Second, a posterior revision surgery was performed including implant removal of the posterior instrumentation between C2 and C4 followed by a laminectomy of C7 with bilateral foraminotomy of the C8 nerve routes. Re-instrumentation with isthmic screws at the level C2, lateral mass screws at the level C4, C5, and C6, as well as bilateral pedicle screws at the level T2 and T3 were performed using the new Symphony system (DPS). The Symphony system offered the opportunity to place 4.0 mm screws in the previous loosened screw location at the level C2. The 3.5 mm screws were placed in C4, C5, and C6, and 5.5 and 5.0 mm screws at T2 and T3, respectively. The 4.0 mm rod allowed a good direct connection between the cervical spine isthmic and lateral mass screws and the thoracic pedicle screws, providing adequate stability and allowing excellent reduction. An intraoperative image is shown in Fig 3. Postoperative radiographic evaluations are displayed in Fig 4.

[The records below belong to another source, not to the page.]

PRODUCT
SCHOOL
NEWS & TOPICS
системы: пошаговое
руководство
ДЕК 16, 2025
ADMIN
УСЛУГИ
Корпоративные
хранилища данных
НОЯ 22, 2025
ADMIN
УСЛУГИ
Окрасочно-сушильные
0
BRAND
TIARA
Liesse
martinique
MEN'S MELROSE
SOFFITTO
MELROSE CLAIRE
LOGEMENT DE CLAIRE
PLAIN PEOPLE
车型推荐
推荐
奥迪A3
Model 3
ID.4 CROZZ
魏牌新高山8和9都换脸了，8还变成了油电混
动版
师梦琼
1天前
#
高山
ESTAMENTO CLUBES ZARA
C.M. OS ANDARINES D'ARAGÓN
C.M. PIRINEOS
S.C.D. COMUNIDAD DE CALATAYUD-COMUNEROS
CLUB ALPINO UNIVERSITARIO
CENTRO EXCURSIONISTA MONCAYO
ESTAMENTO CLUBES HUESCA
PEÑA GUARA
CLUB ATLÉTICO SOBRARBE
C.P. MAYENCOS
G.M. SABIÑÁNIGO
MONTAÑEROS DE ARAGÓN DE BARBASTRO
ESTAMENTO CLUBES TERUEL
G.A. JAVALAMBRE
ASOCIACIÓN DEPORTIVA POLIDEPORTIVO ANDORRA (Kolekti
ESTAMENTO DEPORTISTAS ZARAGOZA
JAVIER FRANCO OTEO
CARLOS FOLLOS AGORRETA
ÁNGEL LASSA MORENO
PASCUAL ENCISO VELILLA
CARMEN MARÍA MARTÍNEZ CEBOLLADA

Fig 3 Intraoperative image indicating the Symphony instrumentation in situ.


Fig 4a-e Postoperative imaging showing anterior cervical decompression and fusion C7/Th1 (Syncage C) and posterior stabilization with Symphony of C2, C4, C5, C6, Th1, and Th2 using 3.5 (C4/5/6) 4.0 (C2), 5.0 (TH2) and 5.5 (Th1) mm screws and 4.0 rods.

Postoperative course

The patient improved significantly postoperatively regarding her C8 radiculopathy, which disappeared the day after surgery. Her neck pain also improved significantly and on the day of discharge from the hospital (day 5 after surgery) she only needed analgesic medication (administration of 600 mg ibuprofen three times daily).

At 6-week postoperative follow-up, the patient was taking 600 mg ibuprofen once daily for a “good night's sleep” and she was satisfied with the postoperative course (VAS neck pain score: 2; arm pain score: 0). Hence, her rehabilitation program was started.